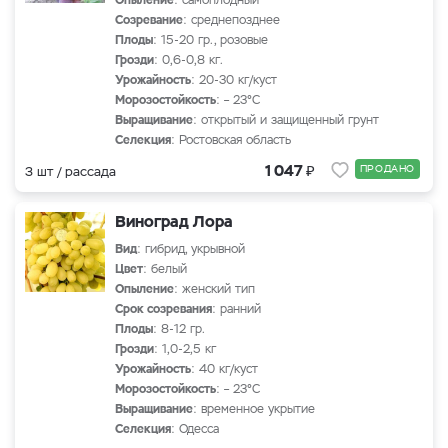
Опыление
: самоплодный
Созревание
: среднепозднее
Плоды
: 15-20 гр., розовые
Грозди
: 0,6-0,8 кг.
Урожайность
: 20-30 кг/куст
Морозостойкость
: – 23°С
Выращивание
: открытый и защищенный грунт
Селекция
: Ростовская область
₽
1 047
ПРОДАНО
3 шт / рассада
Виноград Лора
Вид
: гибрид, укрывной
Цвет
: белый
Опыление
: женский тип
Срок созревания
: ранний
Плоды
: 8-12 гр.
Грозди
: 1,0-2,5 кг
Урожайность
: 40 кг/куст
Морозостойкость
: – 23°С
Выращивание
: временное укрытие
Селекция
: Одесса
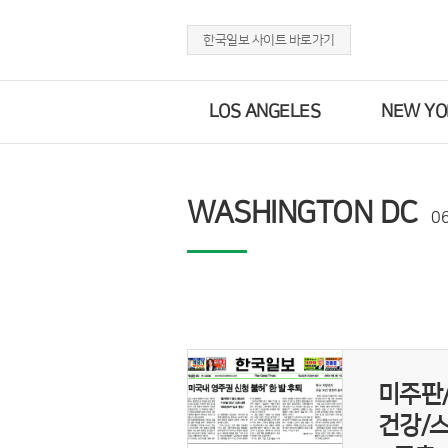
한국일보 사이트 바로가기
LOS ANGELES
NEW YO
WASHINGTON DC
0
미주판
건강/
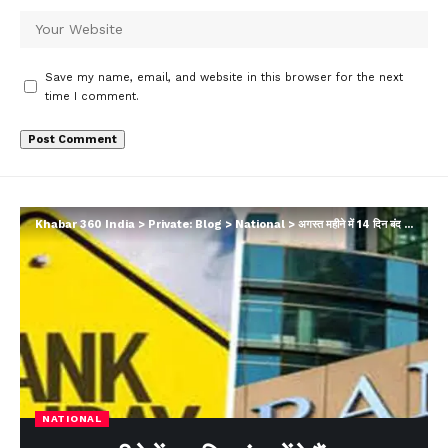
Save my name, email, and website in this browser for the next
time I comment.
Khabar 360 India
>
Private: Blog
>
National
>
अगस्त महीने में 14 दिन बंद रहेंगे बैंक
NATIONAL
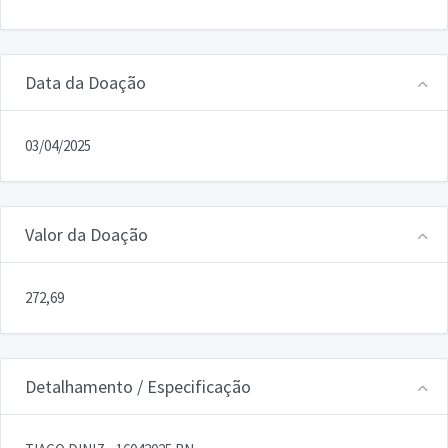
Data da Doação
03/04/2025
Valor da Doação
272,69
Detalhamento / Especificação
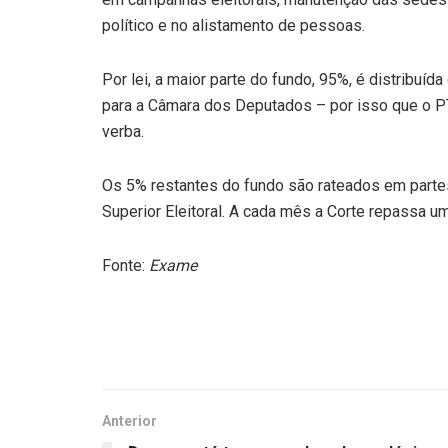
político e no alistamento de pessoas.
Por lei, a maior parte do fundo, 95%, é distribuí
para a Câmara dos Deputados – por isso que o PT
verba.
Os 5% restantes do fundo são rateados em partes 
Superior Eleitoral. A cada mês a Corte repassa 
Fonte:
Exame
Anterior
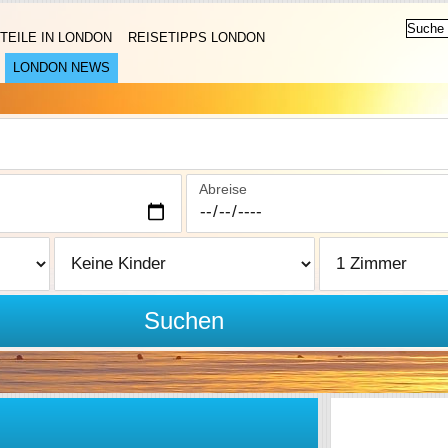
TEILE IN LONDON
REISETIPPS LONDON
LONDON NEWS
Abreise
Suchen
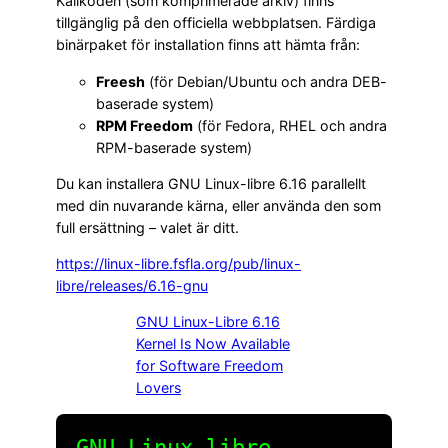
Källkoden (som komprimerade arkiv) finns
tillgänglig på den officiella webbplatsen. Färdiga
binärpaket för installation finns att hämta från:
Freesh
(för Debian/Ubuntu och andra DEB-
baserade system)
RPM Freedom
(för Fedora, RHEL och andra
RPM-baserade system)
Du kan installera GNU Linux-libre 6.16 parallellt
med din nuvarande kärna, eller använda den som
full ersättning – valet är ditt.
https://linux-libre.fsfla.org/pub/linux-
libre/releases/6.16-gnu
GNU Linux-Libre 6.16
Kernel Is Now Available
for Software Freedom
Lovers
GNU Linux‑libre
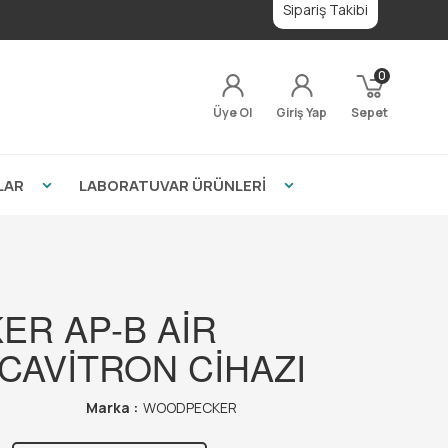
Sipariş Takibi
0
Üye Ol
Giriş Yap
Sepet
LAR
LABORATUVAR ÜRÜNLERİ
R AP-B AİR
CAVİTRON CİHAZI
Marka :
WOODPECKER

########

Only the lines from the one with "3 шт / рассада" through the final line of the data should be written out, exactly and including both ends. Skip the pictures.

== RESULT ==
3 шт / рассада
Виноград Лора
Вид
: гибрид, укрывной
Цвет
: белый
Опыление
: женский тип
Срок созревания
: ранний
Плоды
: 8-12 гр.
Грозди
: 1,0-2,5 кг
Урожайность
: 40 кг/куст
Морозостойкость
: – 23°С
Выращивание
: временное укрытие
Селекция
: Одесса
한국일보 사이트 바로가기
LOS ANGELES
NEW YO
WASHINGTON DC
0
미주판
건강/
Save my name, email, and website in this browser for the next
time I comment.
Khabar 360 India
>
Private: Blog
>
National
>
अगस्त महीने में 14 दिन बंद रहेंगे बैंक
NATIONAL
Data da Doação
03/04/2025
Valor da Doação
272,69
Detalhamento / Especificação
político e no alistamento de pessoas.
Por lei, a maior parte do fundo, 95%, é distribuí
para a Câmara dos Deputados – por isso que o PT
verba.
Os 5% restantes do fundo são rateados em partes 
Superior Eleitoral. A cada mês a Corte repassa 
Fonte:
Exame
Anterior
TEILE IN LONDON
REISETIPPS LONDON
LONDON NEWS
Abreise
Suchen
Källkoden (som komprimerade arkiv) finns
tillgänglig på den officiella webbplatsen. Färdiga
binärpaket för installation finns att hämta från:
Freesh
(för Debian/Ubuntu och andra DEB-
baserade system)
RPM Freedom
(för Fedora, RHEL och andra
RPM-baserade system)
Du kan installera GNU Linux-libre 6.16 parallellt
med din nuvarande kärna, eller använda den som
full ersättning – valet är ditt.
https://linux-libre.fsfla.org/pub/linux-
libre/releases/6.16-gnu
GNU Linux-Libre 6.16
Kernel Is Now Available
for Software Freedom
Lovers
GNU Linux‑libre
Sipariş Takibi
0
Üye Ol
Giriş Yap
Sepet
LAR
LABORATUVAR ÜRÜNLERİ
R AP-B AİR
CAVİTRON CİHAZI
Marka :
WOODPECKER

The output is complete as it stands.